WORK INSTRUCTIONS: Where does the word "Right" appear in the data? Copy every line that holds it.

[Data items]
····················

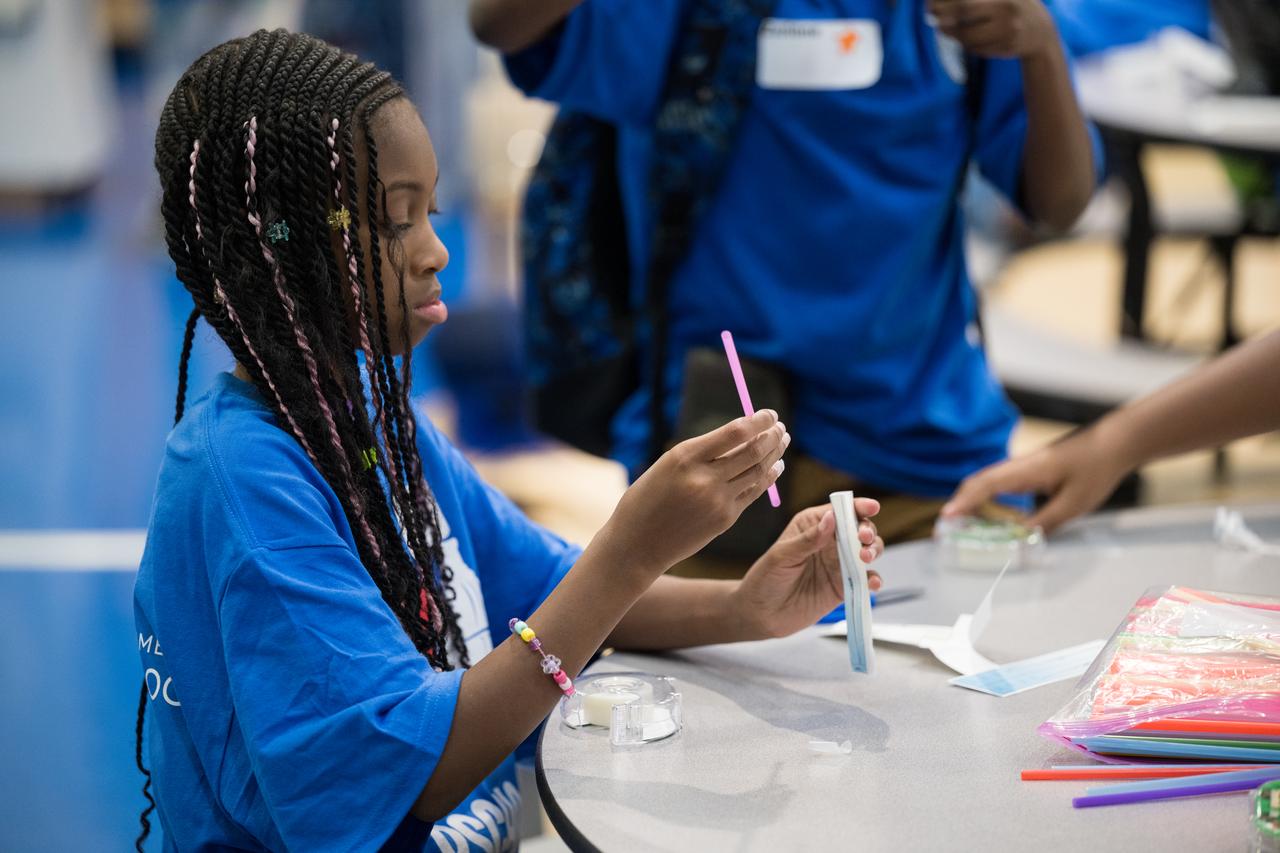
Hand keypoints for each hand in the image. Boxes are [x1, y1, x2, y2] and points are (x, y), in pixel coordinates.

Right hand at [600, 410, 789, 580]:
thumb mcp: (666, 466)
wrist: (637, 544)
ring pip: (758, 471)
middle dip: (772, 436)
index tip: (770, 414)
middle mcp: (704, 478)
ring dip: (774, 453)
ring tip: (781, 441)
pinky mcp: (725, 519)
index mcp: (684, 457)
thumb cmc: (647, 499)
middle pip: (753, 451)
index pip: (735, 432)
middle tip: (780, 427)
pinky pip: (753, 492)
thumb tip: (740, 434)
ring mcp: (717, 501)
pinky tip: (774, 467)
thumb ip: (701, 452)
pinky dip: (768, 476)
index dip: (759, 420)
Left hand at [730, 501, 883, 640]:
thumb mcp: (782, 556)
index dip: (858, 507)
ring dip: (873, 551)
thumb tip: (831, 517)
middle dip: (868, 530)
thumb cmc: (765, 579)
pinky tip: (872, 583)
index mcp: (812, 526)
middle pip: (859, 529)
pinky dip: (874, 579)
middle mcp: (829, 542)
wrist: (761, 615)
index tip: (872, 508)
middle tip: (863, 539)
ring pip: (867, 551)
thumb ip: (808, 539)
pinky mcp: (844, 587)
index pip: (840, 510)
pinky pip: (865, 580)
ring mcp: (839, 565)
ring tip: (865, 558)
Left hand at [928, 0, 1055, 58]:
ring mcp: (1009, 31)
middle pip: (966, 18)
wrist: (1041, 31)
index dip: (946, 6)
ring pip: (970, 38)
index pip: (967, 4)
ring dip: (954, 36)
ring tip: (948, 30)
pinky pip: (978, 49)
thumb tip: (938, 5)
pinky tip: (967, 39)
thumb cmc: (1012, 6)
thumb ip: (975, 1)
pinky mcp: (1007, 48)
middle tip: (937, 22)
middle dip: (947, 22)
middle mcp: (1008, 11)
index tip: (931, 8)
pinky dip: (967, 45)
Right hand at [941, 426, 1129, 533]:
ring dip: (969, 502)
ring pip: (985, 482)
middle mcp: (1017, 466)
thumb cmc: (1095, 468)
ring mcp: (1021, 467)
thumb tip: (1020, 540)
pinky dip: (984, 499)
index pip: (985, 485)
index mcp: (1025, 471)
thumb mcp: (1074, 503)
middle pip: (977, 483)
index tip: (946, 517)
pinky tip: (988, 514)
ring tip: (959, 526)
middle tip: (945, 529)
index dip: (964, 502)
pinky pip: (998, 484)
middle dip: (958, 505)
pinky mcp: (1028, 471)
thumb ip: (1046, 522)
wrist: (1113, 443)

····················

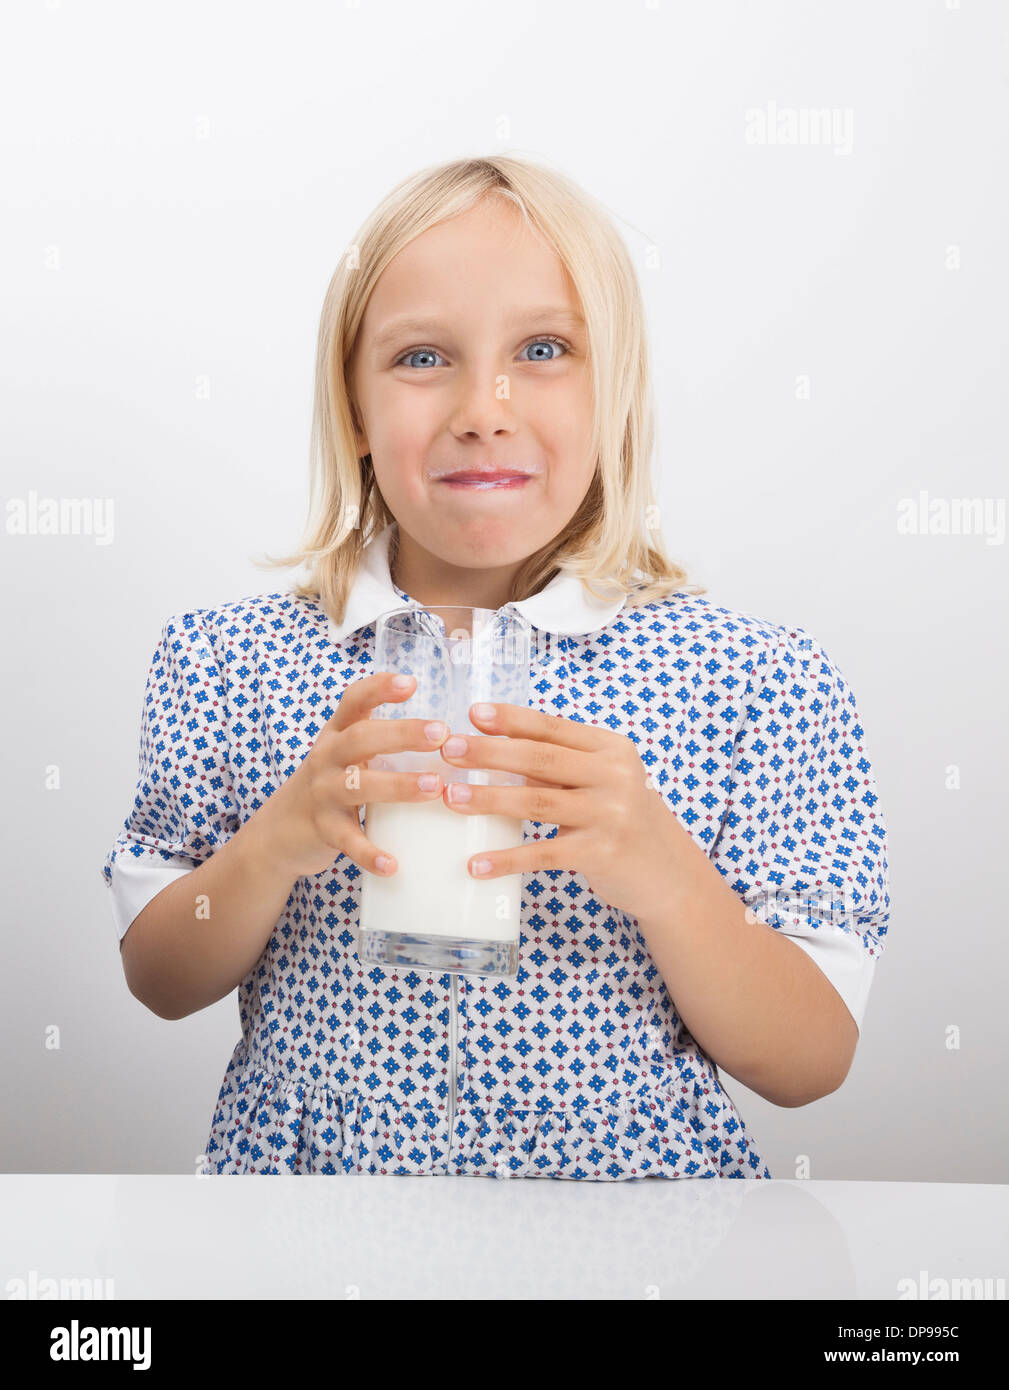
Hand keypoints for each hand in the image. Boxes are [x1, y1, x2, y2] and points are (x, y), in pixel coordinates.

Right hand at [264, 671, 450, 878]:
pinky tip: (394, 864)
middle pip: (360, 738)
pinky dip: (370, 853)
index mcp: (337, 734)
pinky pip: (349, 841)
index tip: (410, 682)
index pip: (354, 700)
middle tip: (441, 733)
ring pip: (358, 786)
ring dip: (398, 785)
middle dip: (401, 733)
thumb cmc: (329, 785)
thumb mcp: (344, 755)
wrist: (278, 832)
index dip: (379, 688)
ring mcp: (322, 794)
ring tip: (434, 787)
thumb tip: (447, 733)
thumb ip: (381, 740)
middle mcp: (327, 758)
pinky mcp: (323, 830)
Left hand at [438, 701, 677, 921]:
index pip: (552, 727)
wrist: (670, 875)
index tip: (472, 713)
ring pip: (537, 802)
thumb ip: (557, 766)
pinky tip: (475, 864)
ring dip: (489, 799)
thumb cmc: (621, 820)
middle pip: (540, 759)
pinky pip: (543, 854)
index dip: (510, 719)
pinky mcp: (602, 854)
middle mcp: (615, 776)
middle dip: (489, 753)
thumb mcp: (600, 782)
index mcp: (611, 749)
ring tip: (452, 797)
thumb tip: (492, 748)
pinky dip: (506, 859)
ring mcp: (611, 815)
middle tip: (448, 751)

····················

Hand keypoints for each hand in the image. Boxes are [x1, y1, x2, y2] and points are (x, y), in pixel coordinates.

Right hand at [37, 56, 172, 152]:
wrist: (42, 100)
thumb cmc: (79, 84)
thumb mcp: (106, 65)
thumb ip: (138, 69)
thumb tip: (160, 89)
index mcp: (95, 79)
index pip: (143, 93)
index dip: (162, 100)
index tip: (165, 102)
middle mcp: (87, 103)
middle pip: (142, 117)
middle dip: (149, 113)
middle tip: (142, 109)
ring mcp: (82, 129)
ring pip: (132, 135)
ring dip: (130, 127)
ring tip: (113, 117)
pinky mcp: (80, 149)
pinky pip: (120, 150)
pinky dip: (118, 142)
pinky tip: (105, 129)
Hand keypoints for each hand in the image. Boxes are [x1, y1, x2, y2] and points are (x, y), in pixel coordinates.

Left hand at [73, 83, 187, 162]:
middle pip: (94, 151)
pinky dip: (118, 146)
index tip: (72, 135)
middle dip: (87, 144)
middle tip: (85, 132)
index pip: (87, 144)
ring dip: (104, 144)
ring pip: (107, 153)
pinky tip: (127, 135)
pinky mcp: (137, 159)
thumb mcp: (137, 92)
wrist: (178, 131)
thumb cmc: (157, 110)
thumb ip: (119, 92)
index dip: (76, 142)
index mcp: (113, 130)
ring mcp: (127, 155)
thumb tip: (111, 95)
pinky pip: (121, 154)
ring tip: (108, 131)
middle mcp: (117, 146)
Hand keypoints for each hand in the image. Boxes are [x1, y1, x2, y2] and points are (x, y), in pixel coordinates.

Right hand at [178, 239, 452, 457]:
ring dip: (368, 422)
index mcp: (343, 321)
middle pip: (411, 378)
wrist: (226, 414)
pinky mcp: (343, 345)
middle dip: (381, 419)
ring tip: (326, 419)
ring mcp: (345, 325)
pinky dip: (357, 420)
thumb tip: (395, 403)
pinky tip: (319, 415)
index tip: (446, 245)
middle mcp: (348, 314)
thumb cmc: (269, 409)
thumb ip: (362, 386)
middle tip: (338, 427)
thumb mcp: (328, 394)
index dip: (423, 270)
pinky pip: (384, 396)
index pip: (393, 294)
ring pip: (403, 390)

····················

OUTPUT FOR THIS EXERCISE:
Right hand at [600, 410, 789, 580]:
Right hand at [941, 426, 1129, 533]:
Right hand at [264, 671, 450, 878]:
Right hand at [37, 56, 172, 152]:
Right hand at [178, 239, 452, 457]:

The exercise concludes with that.